Problem description
Your answer should be every line from the records that contains "labels".

Records provided
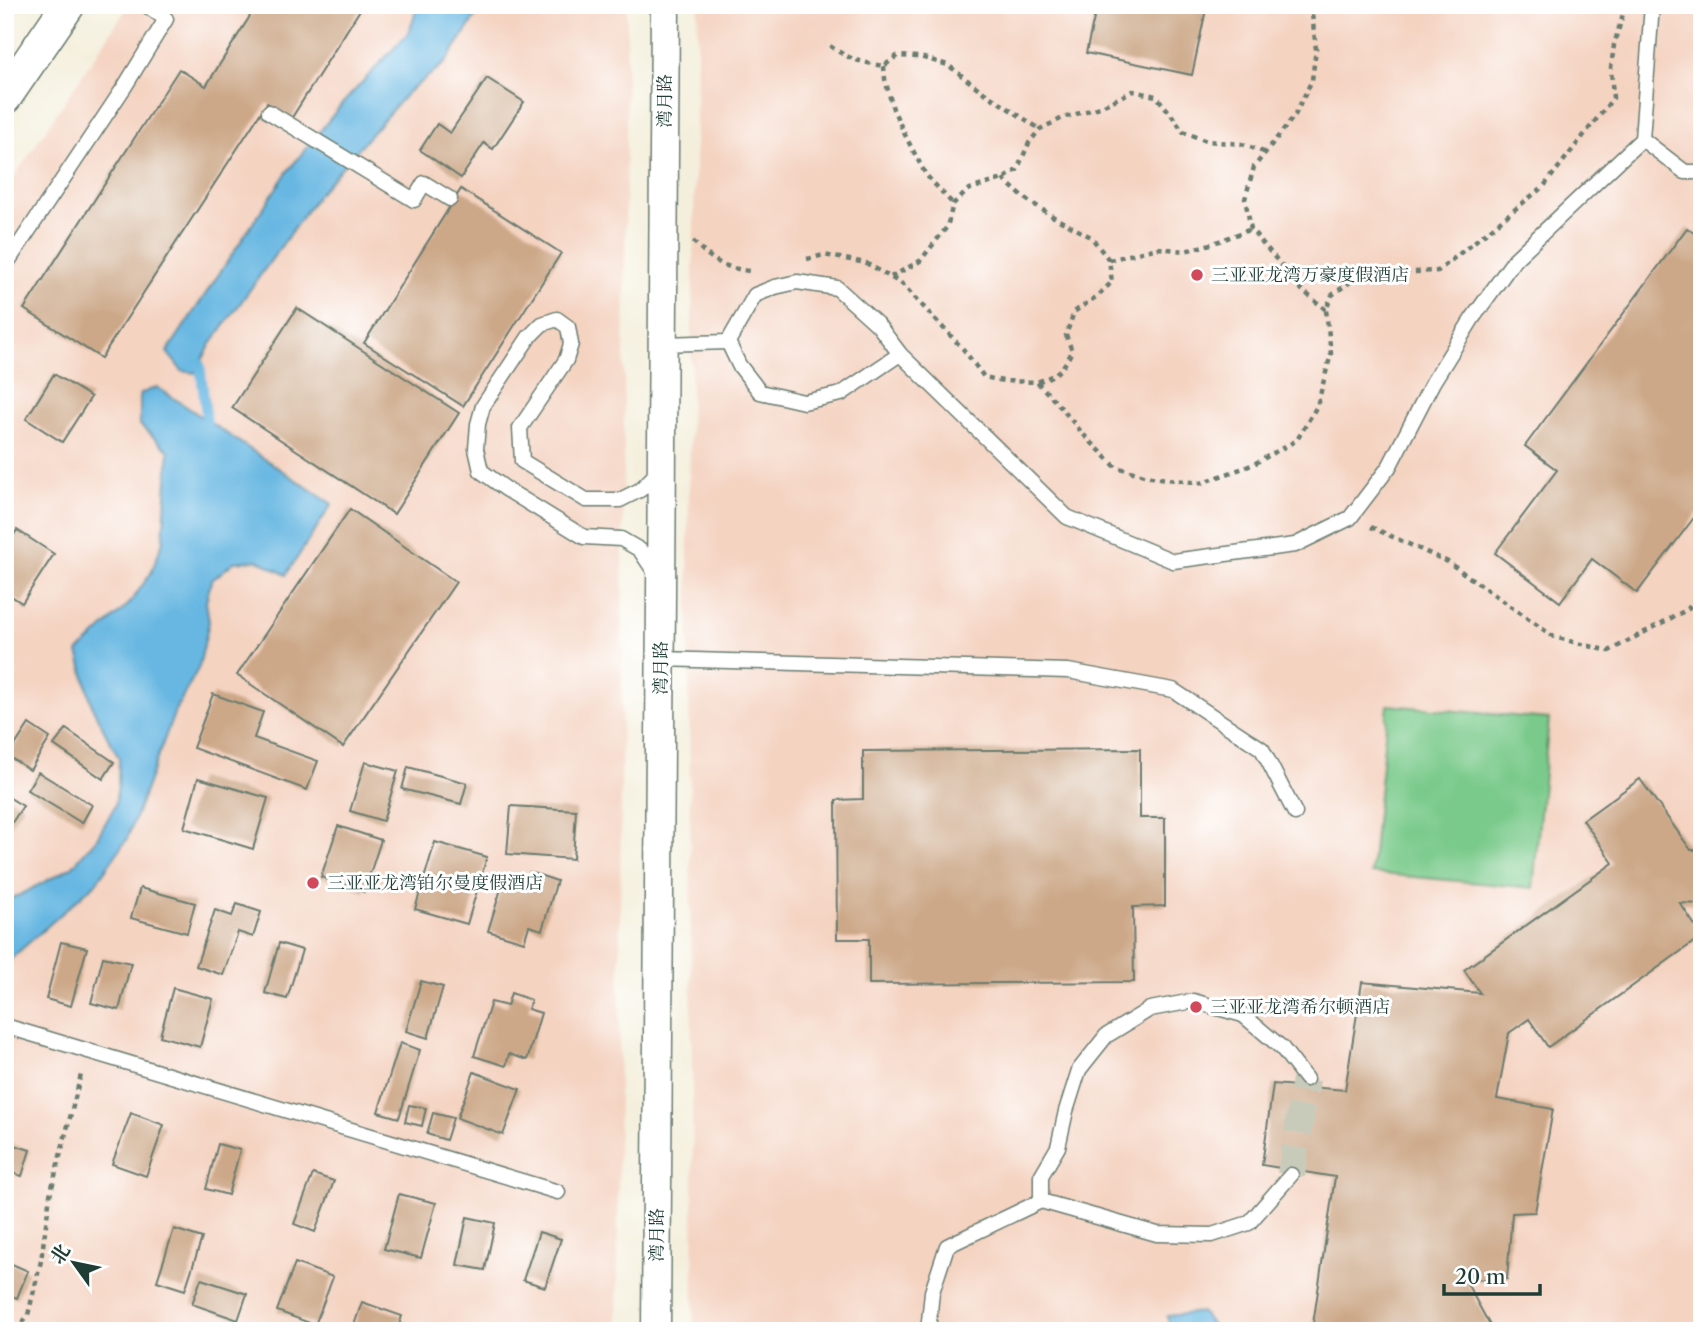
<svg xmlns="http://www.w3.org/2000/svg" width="1707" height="1336" viewBox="0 0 1707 1336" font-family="'Libre Caslon Text','Noto Serif SC',serif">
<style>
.built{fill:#f4d3c1}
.green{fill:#7aca8b;stroke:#4c8460;stroke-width:2}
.water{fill:#67b7e2;stroke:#437a8b;stroke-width:2}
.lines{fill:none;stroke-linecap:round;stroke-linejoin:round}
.stream{stroke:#67b7e2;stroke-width:10}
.building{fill:#cca888}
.minor-tunnel{stroke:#c9cbba;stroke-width:28;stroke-dasharray:28 14;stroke-linecap:butt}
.service-casing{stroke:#6a7b6f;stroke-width:17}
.minor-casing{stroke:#6a7b6f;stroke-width:31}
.tertiary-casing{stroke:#6a7b6f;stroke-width:36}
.path{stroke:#6a7b6f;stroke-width:4.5;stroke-dasharray:5 5;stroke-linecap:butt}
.service{stroke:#fff;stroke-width:14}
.minor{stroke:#fff;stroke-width:28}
.tertiary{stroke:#fff;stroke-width:33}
.poi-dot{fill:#d1495b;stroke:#fff;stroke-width:2.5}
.labels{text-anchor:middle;stroke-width:6;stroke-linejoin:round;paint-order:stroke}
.street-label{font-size:18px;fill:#1f3d34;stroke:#fff}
.poi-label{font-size:18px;fill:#1f3d34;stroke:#fff;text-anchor:start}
</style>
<rect width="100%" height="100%" fill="#fff"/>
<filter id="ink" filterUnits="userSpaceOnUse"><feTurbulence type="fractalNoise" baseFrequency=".0143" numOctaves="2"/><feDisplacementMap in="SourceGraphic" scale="14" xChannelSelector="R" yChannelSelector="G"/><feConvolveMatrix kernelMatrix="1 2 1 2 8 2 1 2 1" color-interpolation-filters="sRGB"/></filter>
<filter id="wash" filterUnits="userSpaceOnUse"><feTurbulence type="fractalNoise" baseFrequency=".00686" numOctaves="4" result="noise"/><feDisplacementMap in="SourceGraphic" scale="28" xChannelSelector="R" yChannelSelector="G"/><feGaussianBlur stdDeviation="1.57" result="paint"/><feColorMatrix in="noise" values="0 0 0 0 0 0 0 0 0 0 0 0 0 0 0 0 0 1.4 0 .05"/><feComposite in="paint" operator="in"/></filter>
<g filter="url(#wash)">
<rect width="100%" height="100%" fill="#f4efdc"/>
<g class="built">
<polygon points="129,5 627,5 617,1331 5,1331 5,191"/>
<polygon points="698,5 1702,5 1702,1331 694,1331 688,546"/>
</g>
<polygon class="green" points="1388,705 1549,719 1533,888 1371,873"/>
<g class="water">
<polygon points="418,5 478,5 478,13 445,63 406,94 320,192 211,344 195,373 182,371 167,352 287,172 341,105 409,32"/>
<polygon points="157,387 332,504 286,575 258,560 234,562 211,581 206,602 209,622 199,667 175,711 127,839 96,883 15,955 5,965 5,901 22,894 72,867 97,838 115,806 118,785 119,758 93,709 78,652 129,604 151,573 163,541 169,451 140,425 140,394"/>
<polygon points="1201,1312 1217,1331 1171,1331 1167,1316"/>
</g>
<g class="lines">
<polyline class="stream" points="200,364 208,432"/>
</g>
<g id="blocks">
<g class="building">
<polygon points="257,5 363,5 291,119 267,103 101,358 24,309 179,69 206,86"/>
<polygon points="1097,5 1207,5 1192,75 1086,53"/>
<polygon points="487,78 524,102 493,149 484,143 461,178 420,150 437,124 450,133"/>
<polygon points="461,189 561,253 463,406 364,343"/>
<polygon points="1687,228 1702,239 1702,507 1637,593 1592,559 1560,602 1495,553 1557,470 1525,446"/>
<polygon points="297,308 459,413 394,514 232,408"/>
<polygon points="54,374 91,397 62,442 26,419"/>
<polygon points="350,509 456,582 343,747 237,675"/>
<polygon points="17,530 54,554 22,603 5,592 5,548"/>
<polygon points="213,694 263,712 254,738 318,761 307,790 193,748"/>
<polygon points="29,724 50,738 30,770 8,756"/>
<polygon points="66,729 114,762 103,779 54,745"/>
<polygon points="1140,749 1140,818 1165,818 1165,906 1133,907 1134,982 869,984 869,939 837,939 836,800 863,799 863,751"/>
<polygon points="365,762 398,771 383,821 350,811"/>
<polygon points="408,767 467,783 461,804 402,789"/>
<polygon points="38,772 92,805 82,823 27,790"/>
<polygon points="198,778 268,798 253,849 184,828"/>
<polygon points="1640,779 1691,850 1702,850 1702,904 1680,903 1702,936 1548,1047 1529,1019 1509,1033 1497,1099 1553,1109 1535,1212 1512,1213 1507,1279 1465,1280 1493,1331 1312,1331 1335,1177 1262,1165 1273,1084 1345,1090 1362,982 1480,993 1464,970 1613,863 1583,820"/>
<polygon points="5,795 23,806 7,830 5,828"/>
<polygon points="511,806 576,810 573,859 507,854"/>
<polygon points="338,826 381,840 364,892 321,877"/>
<polygon points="435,842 487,857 467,924 415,909"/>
<polygon points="530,872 557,881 542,930 529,926 524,942 488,931 504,879 526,885"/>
<polygon points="140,888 195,903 187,933 131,918"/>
<polygon points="237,904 261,912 253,937 238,932 223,975 196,966 215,910 232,916"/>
<polygon points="61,942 87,948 71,1006 46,999"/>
<polygon points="279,943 302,950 287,999 265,993"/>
<polygon points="103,957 131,963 119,1010 91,1003"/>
<polygon points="421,981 443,987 428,1038 406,1031"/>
<polygon points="173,988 213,999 200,1047 160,1036"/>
<polygon points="511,993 531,1000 528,1009 541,1013 527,1060 509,1054 506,1066 474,1056 491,1002 507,1006"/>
<polygon points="400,1043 420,1050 399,1118 378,1112"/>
<polygon points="5,1069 12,1072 6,1091 5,1091"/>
<polygon points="474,1072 520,1089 503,1135 457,1118"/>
<polygon points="409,1105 426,1108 422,1126 405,1122"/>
<polygon points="131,1113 164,1125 146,1176 112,1164"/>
<polygon points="433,1113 453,1118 446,1140 427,1134"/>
<polygon points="5,1142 30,1150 22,1176 5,1171"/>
<polygon points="218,1144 240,1150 228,1195 206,1189"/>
<polygon points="313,1174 334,1181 315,1232 294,1224"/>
<polygon points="399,1194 436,1203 421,1258 384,1249"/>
<polygon points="467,1217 495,1223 485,1270 457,1265"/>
<polygon points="174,1229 202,1238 185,1290 157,1281"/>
<polygon points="539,1232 561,1239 545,1287 523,1280"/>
<polygon points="5,1261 28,1271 17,1298 5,1294"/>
<polygon points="295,1263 333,1277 315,1325 277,1311"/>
<polygon points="201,1279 247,1294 238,1320 192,1304"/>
<polygon points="362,1302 402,1316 397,1331 352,1331"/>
</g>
</g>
</g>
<g filter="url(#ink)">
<use href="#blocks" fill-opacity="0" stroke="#6a7b6f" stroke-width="2"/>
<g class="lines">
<polyline class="minor-tunnel" points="1291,1175 1306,1079"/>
<g class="service-casing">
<g id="service">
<polyline points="269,112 414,200 424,183 450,199"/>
<polyline points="1642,139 1685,172 1702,172"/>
<polyline points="5,266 125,86 166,19 146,5"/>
<polyline points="663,344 728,342"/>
<polyline points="900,354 841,394 804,402 760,392 739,365 728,342 755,295 775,287 797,282 837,288 878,325 900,354 1067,517 1173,561 1295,545 1350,518 1389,467 1433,382 1472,319 1515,259 1642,139 1652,5"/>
<polyline points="656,574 640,550 621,539 584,537 506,489 481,471 476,449 478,424 483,406 529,337 542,324 557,319 568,327 571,344 566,360 520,428 522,461 586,500 620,500 640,490 661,469"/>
<polyline points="661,659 1068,671 1173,690 1262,749 1295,813"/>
<polyline points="5,1026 558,1192"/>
<polyline points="1291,1175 1249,1223 1212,1235 1157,1234 1041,1201 1041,1176 1058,1147 1066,1111 1079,1070 1106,1036 1150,1009 1193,1001 1243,1015 1282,1048 1306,1079"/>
<polyline points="928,1331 932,1292 947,1246 1041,1201"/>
</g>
</g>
<g class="minor-casing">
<polyline id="minor" points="656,1331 665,5"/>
</g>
<g class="tertiary-casing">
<polyline id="tertiary" points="5,97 68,5"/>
</g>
<g class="path">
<polyline points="1311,5 1316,49 1312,80 1295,115 1254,167 1245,199 1251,229 1302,290 1326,310"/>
<path d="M830,46C850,60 860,62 884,66L897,56L920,57L948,65L983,92L1040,129"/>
<polyline points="884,66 885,79 893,109 907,139 926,175 953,204"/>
<path d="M1003,179L1024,198L1057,219L1091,237L1109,260L1112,282L1096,297L1074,312L1066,335L1072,351C1062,371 1058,374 1037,382"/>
<path d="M693,241C712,261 722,267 749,271"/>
<polyline points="807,259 824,255 866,263 902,284 964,350 984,377 1003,381 1037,382 1057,403 1084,435 1116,467 1151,477 1201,483 1252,465 1297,440 1317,406 1331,354 1326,310 1332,295 1353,280 1390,273 1438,271 1544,186 1613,98 1611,68 1614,45 1623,14 1618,5"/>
<polyline points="1109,260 1158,248 1185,251 1211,244 1251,229"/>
<polyline points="891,277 920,261 947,227 953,204 970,189 1003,179 1017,170 1029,143 1040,129 1063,118 1100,107 1133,91 1156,96 1171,114 1183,132 1207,141 1242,144 1264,152"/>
<polyline points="1371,527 1448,562 1554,637 1609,651 1688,609 1702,586"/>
<polyline points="17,1331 28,1315 41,1261 50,1195 82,1071"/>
</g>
<use href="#service" class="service"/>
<use href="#minor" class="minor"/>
<use href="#tertiary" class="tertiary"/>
</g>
</g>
<g class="poi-dot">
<circle cx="1197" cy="275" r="7"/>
<circle cx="313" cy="883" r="7"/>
<circle cx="1196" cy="1007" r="7"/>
</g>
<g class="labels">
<g class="street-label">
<text transform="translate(665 101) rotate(-90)" y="6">湾月路</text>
<text transform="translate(661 668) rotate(-90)" y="6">湾月路</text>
<text transform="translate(657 1235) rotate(-90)" y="6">湾月路</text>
</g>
<g class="poi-label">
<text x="1211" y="281">三亚亚龙湾万豪度假酒店</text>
<text x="327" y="889">三亚亚龙湾铂尔曼度假酒店</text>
<text x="1210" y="1013">三亚亚龙湾希尔顿酒店</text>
</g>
</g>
<rect width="1707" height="1336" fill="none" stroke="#fff" stroke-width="28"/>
<g transform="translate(74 1263) rotate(303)" stroke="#ffffff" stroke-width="5" paint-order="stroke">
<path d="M0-5L12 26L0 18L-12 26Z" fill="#1f3d34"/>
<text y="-10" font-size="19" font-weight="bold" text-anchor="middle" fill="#1f3d34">北</text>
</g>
<path d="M1444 1284v10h96v-10" fill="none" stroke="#1f3d34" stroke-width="3.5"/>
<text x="1455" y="1284" font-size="21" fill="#1f3d34" stroke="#ffffff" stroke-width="5" paint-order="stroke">20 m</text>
</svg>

Written answer
.labels{text-anchor:middle;stroke-width:6;stroke-linejoin:round;paint-order:stroke}
<g class="labels">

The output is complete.